Et, au regard du retour d’expérience [RETEX] de la guerre en Ukraine, de tels dispositifs s’avèrent indispensables, les blindés russes ayant été particulièrement vulnérables face aux missiles anti-chars livrés aux forces ukrainiennes.

D’ailleurs, lors de son dernier passage devant la commission de la Défense, à l’Assemblée nationale, le chef d’état-major de l’armée de Terre [CEMAT], le général Pierre Schill, a été interrogé par deux députés – Jean-Louis Thiérot [LR] et Laurent Jacobelli [RN] – sur la protection active des blindés français en général et du char Leclerc en particulier.

Char Leclerc qui, au passage, fait actuellement l’objet d’une modernisation [standard XLR, ndlr]… qui ne prévoit pas l’intégration d’un dispostif de type « hard kill » [ou APS], l’accent étant mis sur un kit de protection supplémentaire anti-mine et anti-RPG ainsi que le brouilleur anti-EEI [engin explosif improvisé] BARAGE. La question sur cette protection active est d’autant plus importante que l’armée de Terre ne comptera que 200 exemplaires à l’horizon 2030 [du moins, selon le format tel qu’il a été défini par la Loi de programmation militaire en vigueur].

Quoi qu’il en soit, dans sa réponse, et après avoir rappelé le concept d’un système de protection active, le général Schill a indiqué qu’un tel « dispositif sera intégré aux chars Leclerc, comme sur les Griffon et les Jaguar » [et donc pas sur les Serval et les VBCI].

Et d’ajouter que « dans l’attente du projet de MGCS [Main Ground Combat System ou « char du futur »] franco-allemand à l’horizon 2030-35, nous souhaitons procéder à des modernisations des Leclerc ». A-t-il fait référence à celle qui est en cours [sachant que 18 chars rénovés seront livrés en 2023] ou bien à l’intégration à venir d’APS? La retranscription de ses propos ne le précise pas.

S’agissant de la question de l’emploi des chars, le général Schill a une nouvelle fois défendu son intérêt. « L’actualité confirme que la capacité ‘char de bataille’ demeure indispensable pour les engagements plus durs, car elle détermine l’aptitude au combat de rencontre et à la reprise de l’initiative ». D’où l’intérêt d’un système de protection active [entre autres]… Mais pas seulement.

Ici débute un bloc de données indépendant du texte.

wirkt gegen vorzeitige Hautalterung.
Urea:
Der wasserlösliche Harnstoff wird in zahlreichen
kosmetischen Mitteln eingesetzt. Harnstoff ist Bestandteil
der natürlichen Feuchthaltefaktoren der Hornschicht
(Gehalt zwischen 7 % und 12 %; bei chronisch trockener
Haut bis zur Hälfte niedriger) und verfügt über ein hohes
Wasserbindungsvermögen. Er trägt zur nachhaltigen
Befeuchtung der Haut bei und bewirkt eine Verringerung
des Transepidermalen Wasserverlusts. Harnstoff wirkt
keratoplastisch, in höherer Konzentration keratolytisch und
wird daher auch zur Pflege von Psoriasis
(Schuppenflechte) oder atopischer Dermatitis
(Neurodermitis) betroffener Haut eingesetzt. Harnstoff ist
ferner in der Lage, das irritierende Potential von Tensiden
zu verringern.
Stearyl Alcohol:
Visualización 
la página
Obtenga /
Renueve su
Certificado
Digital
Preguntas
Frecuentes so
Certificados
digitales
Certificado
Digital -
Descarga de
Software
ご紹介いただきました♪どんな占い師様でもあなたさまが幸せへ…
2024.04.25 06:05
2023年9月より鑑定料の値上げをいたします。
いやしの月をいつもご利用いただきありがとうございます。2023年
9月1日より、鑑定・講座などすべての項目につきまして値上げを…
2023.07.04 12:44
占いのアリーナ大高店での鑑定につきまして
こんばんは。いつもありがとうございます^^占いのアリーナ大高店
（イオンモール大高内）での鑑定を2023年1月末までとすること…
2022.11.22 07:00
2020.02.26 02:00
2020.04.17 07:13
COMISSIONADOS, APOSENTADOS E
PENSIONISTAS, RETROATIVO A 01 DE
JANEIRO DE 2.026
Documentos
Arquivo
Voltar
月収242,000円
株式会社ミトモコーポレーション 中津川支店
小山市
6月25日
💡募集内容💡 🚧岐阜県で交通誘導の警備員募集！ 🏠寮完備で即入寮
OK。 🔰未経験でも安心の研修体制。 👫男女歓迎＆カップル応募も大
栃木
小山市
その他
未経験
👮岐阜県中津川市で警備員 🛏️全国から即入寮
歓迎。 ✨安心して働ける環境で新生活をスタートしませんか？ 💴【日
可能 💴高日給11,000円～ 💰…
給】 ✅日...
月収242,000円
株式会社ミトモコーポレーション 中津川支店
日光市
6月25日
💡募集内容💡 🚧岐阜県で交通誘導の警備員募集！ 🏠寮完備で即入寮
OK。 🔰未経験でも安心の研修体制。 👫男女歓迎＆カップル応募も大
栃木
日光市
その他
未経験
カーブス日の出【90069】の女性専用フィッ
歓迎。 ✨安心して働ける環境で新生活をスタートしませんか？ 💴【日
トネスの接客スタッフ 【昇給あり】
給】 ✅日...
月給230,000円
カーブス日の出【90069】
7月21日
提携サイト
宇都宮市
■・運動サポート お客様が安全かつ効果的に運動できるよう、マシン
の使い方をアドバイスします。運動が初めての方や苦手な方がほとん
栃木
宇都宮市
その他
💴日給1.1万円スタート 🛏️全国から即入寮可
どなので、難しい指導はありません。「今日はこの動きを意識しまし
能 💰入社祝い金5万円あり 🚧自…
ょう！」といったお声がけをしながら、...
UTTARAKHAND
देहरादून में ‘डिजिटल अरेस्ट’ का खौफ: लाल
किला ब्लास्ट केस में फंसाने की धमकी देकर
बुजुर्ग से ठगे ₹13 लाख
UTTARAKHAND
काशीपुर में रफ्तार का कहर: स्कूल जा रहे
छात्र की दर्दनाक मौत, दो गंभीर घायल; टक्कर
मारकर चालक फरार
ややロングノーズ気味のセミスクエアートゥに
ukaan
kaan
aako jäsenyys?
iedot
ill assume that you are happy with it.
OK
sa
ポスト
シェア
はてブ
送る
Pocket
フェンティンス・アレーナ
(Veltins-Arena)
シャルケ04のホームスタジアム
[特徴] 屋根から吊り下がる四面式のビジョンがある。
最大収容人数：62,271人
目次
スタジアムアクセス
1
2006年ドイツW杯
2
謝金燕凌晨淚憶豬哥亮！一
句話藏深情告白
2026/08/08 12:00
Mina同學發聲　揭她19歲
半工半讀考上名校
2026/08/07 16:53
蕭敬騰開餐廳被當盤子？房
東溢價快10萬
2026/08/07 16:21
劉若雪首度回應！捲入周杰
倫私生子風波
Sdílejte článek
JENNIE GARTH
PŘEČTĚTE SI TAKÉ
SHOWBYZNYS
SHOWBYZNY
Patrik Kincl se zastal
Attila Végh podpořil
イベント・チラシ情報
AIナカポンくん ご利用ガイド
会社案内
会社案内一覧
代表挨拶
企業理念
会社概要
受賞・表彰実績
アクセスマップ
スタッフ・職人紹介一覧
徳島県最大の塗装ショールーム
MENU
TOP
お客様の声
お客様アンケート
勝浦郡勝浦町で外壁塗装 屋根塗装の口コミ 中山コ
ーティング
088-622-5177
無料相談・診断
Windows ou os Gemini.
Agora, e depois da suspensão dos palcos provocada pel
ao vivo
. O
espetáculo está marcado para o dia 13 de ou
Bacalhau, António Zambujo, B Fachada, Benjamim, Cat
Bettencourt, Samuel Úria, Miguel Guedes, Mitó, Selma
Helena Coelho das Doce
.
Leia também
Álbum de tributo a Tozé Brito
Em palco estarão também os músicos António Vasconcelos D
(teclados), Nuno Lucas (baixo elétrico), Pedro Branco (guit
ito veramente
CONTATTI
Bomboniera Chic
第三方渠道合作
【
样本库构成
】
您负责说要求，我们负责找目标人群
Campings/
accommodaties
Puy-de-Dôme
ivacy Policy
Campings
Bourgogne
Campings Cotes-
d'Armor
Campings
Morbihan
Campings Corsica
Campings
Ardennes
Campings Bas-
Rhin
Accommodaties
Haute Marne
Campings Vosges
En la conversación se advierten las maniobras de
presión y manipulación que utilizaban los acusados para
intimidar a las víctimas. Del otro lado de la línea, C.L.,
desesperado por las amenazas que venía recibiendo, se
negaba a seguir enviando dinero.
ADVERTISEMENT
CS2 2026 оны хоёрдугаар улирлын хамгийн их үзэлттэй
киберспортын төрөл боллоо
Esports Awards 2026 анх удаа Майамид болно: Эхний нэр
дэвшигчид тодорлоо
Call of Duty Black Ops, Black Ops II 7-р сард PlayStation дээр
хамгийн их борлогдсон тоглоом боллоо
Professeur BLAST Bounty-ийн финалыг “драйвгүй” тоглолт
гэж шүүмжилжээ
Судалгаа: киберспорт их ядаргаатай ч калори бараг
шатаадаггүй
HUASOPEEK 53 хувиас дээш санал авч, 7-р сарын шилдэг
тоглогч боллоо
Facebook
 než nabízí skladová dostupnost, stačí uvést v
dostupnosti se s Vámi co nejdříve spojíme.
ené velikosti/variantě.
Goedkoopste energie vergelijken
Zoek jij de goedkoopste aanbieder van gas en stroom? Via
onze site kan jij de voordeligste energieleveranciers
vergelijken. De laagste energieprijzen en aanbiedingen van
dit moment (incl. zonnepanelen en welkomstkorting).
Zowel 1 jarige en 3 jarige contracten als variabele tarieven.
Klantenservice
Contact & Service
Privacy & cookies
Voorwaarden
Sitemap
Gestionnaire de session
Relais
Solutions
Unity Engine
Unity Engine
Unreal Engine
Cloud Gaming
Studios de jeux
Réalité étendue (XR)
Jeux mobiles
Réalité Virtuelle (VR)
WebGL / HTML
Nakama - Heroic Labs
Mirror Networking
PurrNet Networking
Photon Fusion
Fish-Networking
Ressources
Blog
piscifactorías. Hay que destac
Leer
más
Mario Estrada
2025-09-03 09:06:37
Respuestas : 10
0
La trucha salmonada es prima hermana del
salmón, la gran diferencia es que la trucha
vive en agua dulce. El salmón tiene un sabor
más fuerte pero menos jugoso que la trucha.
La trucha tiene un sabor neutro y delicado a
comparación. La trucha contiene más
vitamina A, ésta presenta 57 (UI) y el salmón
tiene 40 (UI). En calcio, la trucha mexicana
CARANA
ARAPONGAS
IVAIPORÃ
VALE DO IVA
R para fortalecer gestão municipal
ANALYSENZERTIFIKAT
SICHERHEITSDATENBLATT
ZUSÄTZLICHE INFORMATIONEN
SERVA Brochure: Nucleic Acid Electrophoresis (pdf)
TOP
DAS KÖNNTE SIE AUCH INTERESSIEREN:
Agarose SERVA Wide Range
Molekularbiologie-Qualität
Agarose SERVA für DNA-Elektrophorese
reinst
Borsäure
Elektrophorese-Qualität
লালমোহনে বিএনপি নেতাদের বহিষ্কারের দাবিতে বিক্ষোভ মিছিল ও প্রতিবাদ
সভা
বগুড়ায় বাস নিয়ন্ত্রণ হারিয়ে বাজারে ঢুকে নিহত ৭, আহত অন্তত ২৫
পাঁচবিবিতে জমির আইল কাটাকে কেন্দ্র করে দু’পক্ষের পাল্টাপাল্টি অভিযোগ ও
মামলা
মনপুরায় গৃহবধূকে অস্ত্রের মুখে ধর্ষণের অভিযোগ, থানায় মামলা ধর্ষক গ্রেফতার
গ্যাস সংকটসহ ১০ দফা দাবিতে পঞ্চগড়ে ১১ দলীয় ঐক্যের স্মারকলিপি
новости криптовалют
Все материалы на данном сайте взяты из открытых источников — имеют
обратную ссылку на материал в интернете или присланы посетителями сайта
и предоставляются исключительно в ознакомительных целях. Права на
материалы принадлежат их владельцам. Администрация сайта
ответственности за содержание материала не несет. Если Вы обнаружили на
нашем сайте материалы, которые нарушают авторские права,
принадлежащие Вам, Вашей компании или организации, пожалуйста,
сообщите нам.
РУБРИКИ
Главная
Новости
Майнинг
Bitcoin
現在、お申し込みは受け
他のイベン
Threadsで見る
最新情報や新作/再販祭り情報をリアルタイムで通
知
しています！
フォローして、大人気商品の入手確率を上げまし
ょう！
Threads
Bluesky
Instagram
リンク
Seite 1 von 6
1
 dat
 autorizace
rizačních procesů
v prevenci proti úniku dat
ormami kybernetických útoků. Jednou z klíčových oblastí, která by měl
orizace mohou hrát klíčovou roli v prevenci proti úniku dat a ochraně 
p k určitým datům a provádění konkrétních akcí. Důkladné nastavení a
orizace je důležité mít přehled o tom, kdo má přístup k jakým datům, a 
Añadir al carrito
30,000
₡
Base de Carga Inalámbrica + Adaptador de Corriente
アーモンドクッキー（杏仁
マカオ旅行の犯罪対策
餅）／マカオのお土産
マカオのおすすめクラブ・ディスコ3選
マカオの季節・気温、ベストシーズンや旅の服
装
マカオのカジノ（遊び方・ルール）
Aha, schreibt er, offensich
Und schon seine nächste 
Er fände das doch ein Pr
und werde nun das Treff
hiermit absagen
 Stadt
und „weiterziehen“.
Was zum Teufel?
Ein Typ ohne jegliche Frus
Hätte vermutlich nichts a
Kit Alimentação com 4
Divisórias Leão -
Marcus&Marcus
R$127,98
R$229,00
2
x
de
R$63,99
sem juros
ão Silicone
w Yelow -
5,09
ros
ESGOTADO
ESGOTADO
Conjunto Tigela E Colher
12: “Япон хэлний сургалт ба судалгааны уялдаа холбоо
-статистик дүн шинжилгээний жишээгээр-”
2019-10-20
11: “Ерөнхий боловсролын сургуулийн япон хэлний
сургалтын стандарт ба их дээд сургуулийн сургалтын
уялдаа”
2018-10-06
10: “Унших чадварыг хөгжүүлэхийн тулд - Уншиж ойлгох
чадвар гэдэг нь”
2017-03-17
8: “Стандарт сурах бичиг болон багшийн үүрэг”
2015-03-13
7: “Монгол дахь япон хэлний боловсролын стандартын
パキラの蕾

« Il est donc primordial de proposer un successeur au char Leclerc », a poursuivi le CEMAT. « Nous sommes engagés dans une modernisation permettant aux Leclerc d’être utilisés jusqu’en 2035. Un char nouveau, idéalement franco-allemand, pourrait être construit en 2030. En cas de report de cette échéance, il serait sans doute nécessaire de réexaminer la portée de la modernisation des Leclerc », a conclu le CEMAT.